**THE RECORDS**:
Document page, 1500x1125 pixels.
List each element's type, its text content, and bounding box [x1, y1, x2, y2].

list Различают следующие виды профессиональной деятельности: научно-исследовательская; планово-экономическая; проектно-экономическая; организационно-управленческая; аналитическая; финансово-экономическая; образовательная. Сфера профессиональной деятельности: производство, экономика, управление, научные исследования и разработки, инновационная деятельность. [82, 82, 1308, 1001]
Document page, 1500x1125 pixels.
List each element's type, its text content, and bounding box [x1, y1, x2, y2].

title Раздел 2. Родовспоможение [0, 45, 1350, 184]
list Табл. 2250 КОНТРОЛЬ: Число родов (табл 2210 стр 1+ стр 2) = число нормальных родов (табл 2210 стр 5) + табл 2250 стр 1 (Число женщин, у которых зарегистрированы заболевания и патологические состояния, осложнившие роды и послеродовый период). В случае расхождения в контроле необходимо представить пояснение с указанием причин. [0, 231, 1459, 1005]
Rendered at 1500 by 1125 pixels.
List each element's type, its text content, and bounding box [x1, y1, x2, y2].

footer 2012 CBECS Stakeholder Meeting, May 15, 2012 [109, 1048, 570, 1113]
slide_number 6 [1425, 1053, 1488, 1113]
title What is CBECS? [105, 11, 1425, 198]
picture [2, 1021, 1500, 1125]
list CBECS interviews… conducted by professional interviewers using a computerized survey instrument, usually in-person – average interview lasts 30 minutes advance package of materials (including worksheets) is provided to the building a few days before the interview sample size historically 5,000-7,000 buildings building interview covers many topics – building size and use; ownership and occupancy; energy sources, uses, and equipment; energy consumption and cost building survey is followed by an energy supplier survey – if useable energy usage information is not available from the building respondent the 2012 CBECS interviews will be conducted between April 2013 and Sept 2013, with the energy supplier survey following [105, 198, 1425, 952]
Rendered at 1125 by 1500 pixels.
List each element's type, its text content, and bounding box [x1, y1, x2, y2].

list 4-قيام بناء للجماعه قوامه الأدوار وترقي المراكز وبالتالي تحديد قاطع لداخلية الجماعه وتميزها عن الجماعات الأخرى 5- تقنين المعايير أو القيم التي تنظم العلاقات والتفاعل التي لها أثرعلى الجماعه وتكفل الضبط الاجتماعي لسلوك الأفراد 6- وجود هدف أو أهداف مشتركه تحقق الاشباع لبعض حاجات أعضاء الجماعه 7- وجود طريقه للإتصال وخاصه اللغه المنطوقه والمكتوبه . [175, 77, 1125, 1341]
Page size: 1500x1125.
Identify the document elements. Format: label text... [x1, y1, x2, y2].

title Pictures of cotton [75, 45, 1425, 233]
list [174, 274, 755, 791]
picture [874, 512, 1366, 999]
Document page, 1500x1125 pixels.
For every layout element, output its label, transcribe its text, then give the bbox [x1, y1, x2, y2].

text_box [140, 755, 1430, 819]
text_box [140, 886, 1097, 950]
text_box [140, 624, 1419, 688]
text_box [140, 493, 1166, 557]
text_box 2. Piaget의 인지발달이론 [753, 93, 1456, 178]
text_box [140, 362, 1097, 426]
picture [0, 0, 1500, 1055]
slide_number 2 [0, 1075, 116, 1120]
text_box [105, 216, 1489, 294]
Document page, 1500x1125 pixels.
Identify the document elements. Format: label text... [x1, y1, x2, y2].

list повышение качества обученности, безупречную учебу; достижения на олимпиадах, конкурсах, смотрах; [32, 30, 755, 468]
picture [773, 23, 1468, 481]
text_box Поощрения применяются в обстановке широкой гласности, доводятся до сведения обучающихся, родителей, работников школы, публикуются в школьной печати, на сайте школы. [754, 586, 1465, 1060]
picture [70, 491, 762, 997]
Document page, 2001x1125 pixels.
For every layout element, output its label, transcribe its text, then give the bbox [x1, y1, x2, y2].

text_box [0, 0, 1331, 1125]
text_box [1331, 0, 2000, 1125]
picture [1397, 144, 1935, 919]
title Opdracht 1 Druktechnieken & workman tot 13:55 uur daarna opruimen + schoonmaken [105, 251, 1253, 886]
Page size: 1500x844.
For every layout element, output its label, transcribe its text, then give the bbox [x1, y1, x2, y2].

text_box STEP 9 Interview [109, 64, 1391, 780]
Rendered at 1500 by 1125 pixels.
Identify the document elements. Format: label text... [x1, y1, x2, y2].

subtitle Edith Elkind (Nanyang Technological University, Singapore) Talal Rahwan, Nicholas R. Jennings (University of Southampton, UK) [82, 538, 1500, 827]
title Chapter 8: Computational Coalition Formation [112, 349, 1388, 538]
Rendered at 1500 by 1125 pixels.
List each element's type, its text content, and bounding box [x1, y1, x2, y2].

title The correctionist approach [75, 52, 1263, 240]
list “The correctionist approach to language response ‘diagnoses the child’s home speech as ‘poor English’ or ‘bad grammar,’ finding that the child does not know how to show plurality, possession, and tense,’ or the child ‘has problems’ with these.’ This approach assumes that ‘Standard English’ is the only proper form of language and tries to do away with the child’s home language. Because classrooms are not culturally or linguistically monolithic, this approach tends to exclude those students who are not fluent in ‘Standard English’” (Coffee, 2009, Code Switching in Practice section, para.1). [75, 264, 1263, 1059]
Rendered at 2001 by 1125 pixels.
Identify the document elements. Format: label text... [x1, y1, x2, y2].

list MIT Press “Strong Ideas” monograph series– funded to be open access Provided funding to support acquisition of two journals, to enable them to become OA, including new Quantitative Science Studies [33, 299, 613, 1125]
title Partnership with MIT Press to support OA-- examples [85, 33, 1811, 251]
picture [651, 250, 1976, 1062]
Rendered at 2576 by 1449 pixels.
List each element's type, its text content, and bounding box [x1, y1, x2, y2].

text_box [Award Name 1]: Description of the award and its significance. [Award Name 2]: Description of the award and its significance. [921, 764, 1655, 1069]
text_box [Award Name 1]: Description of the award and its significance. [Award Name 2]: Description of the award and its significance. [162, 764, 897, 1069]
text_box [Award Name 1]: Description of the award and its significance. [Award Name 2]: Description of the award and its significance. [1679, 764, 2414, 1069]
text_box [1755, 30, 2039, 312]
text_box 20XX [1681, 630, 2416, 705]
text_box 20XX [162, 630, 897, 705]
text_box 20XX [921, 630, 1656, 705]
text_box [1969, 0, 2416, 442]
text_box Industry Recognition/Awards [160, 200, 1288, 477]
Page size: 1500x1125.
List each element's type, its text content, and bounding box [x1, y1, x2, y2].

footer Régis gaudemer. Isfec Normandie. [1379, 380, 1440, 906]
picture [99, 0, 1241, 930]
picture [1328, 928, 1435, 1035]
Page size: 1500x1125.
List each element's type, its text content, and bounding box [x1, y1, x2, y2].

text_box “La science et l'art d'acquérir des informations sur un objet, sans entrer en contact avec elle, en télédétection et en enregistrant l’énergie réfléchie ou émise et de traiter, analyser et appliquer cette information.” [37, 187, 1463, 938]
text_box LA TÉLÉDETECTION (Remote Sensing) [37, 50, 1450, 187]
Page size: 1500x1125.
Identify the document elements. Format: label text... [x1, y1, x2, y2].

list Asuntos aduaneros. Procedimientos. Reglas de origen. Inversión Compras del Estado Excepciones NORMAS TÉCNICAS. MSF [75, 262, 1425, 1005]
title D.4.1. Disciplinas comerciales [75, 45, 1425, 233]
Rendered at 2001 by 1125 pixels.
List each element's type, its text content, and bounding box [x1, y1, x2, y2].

**YOUR GOAL**:
The whole listing above is to be transcribed exactly, line for line.

**ANSWER TO THIS TASK**:
Document page, 1500x1125 pixels.
List each element's type, its text content, and bounding box [x1, y1, x2, y2].

list Различают следующие виды профессиональной деятельности: научно-исследовательская; планово-экономическая; проектно-экономическая; организационно-управленческая; аналитическая; финансово-экономическая; образовательная. Сфера профессиональной деятельности: производство, экономика, управление, научные исследования и разработки, инновационная деятельность. [82, 82, 1308, 1001]
Document page, 1500x1125 pixels.
List each element's type, its text content, and bounding box [x1, y1, x2, y2].

title Раздел 2. Родовспоможение [0, 45, 1350, 184]
list Табл. 2250 КОНТРОЛЬ: Число родов (табл 2210 стр 1+ стр 2) = число нормальных родов (табл 2210 стр 5) + табл 2250 стр 1 (Число женщин, у которых зарегистрированы заболевания и патологические состояния, осложнившие роды и послеродовый период). В случае расхождения в контроле необходимо представить пояснение с указанием причин. [0, 231, 1459, 1005]
Rendered at 1500 by 1125 pixels.
List each element's type, its text content, and bounding box [x1, y1, x2, y2].

footer 2012 CBECS Stakeholder Meeting, May 15, 2012 [109, 1048, 570, 1113]
slide_number 6 [1425, 1053, 1488, 1113]
title What is CBECS? [105, 11, 1425, 198]
picture [2, 1021, 1500, 1125]
list CBECS interviews… conducted by professional interviewers using a computerized survey instrument, usually in-person – average interview lasts 30 minutes advance package of materials (including worksheets) is provided to the building a few days before the interview sample size historically 5,000-7,000 buildings building interview covers many topics – building size and use; ownership and occupancy; energy sources, uses, and equipment; energy consumption and cost building survey is followed by an energy supplier survey – if useable energy usage information is not available from the building respondent the 2012 CBECS interviews will be conducted between April 2013 and Sept 2013, with the energy supplier survey following [105, 198, 1425, 952]
Rendered at 1125 by 1500 pixels.
List each element's type, its text content, and bounding box [x1, y1, x2, y2].

list 4-قيام بناء للجماعه قوامه الأدوار وترقي المراكز وبالتالي تحديد قاطع لداخلية الجماعه وتميزها عن الجماعات الأخرى 5- تقنين المعايير أو القيم التي تنظم العلاقات والتفاعل التي لها أثرعلى الجماعه وتكفل الضبط الاجتماعي لسلوك الأفراد 6- وجود هدف أو أهداف مشتركه تحقق الاشباع لبعض حاجات أعضاء الجماعه 7- وجود طريقه للإتصال وخاصه اللغه المنطوقه والمكتوبه . [175, 77, 1125, 1341]
Page size: 1500x1125.
Identify the document elements. Format: label text... [x1, y1, x2, y2].

title Pictures of cotton [75, 45, 1425, 233]
list [174, 274, 755, 791]
picture [874, 512, 1366, 999]
Document page, 1500x1125 pixels.
For every layout element, output its label, transcribe its text, then give the bbox [x1, y1, x2, y2].

text_box [140, 755, 1430, 819]
text_box [140, 886, 1097, 950]
text_box [140, 624, 1419, 688]
text_box [140, 493, 1166, 557]
text_box 2. Piaget의 인지발달이론 [753, 93, 1456, 178]
text_box [140, 362, 1097, 426]
picture [0, 0, 1500, 1055]
slide_number 2 [0, 1075, 116, 1120]
text_box [105, 216, 1489, 294]
Document page, 1500x1125 pixels.
Identify the document elements. Format: label text... [x1, y1, x2, y2].

list повышение качества обученности, безупречную учебу; достижения на олимпиадах, конкурсах, смотрах; [32, 30, 755, 468]
picture [773, 23, 1468, 481]
text_box Поощрения применяются в обстановке широкой гласности, доводятся до сведения обучающихся, родителей, работников школы, публикуются в школьной печати, на сайте школы. [754, 586, 1465, 1060]
picture [70, 491, 762, 997]
Document page, 2001x1125 pixels.
For every layout element, output its label, transcribe its text, then give the bbox [x1, y1, x2, y2].

text_box [0, 0, 1331, 1125]
text_box [1331, 0, 2000, 1125]
picture [1397, 144, 1935, 919]
title Opdracht 1 Druktechnieken & workman tot 13:55 uur daarna opruimen + schoonmaken [105, 251, 1253, 886]
Page size: 1500x844.
For every layout element, output its label, transcribe its text, then give the bbox [x1, y1, x2, y2].

text_box STEP 9 Interview [109, 64, 1391, 780]
Rendered at 1500 by 1125 pixels.
Identify the document elements. Format: label text... [x1, y1, x2, y2].

subtitle Edith Elkind (Nanyang Technological University, Singapore) Talal Rahwan, Nicholas R. Jennings (University of Southampton, UK) [82, 538, 1500, 827]
title Chapter 8: Computational Coalition Formation [112, 349, 1388, 538]
Rendered at 1500 by 1125 pixels.
List each element's type, its text content, and bounding box [x1, y1, x2, y2].

title The correctionist approach [75, 52, 1263, 240]
list “The correctionist approach to language response ‘diagnoses the child’s home speech as ‘poor English’ or ‘bad grammar,’ finding that the child does not know how to show plurality, possession, and tense,’ or the child ‘has problems’ with these.’ This approach assumes that ‘Standard English’ is the only proper form of language and tries to do away with the child’s home language. Because classrooms are not culturally or linguistically monolithic, this approach tends to exclude those students who are not fluent in ‘Standard English’” (Coffee, 2009, Code Switching in Practice section, para.1). [75, 264, 1263, 1059]
Rendered at 2001 by 1125 pixels.
Identify the document elements. Format: label text... [x1, y1, x2, y2].

list MIT Press “Strong Ideas” monograph series– funded to be open access Provided funding to support acquisition of two journals, to enable them to become OA, including new Quantitative Science Studies [33, 299, 613, 1125]
title Partnership with MIT Press to support OA-- examples [85, 33, 1811, 251]
picture [651, 250, 1976, 1062]
Rendered at 2576 by 1449 pixels.
List each element's type, its text content, and bounding box [x1, y1, x2, y2].

text_box [Award Name 1]: Description of the award and its significance. [Award Name 2]: Description of the award and its significance. [921, 764, 1655, 1069]
text_box [Award Name 1]: Description of the award and its significance. [Award Name 2]: Description of the award and its significance. [162, 764, 897, 1069]
text_box [Award Name 1]: Description of the award and its significance. [Award Name 2]: Description of the award and its significance. [1679, 764, 2414, 1069]
text_box [1755, 30, 2039, 312]
text_box 20XX [1681, 630, 2416, 705]
text_box 20XX [162, 630, 897, 705]
text_box 20XX [921, 630, 1656, 705]
text_box [1969, 0, 2416, 442]
text_box Industry Recognition/Awards [160, 200, 1288, 477]
Page size: 1500x1125.
List each element's type, its text content, and bounding box [x1, y1, x2, y2].

footer Régis gaudemer. Isfec Normandie. [1379, 380, 1440, 906]
picture [99, 0, 1241, 930]
picture [1328, 928, 1435, 1035]
Page size: 1500x1125.
List each element's type, its text content, and bounding box [x1, y1, x2, y2].

text_box “La science et l'art d'acquérir des informations sur un objet, sans entrer en contact avec elle, en télédétection et en enregistrant l’énergie réfléchie ou émise et de traiter, analyser et appliquer cette information.” [37, 187, 1463, 938]
text_box LA TÉLÉDETECTION (Remote Sensing) [37, 50, 1450, 187]
Page size: 1500x1125.
Identify the document elements. Format: label text... [x1, y1, x2, y2].

list Asuntos aduaneros. Procedimientos. Reglas de origen. Inversión Compras del Estado Excepciones NORMAS TÉCNICAS. MSF [75, 262, 1425, 1005]
title D.4.1. Disciplinas comerciales [75, 45, 1425, 233]
Rendered at 2001 by 1125 pixels.
List each element's type, its text content, and bounding box [x1, y1, x2, y2].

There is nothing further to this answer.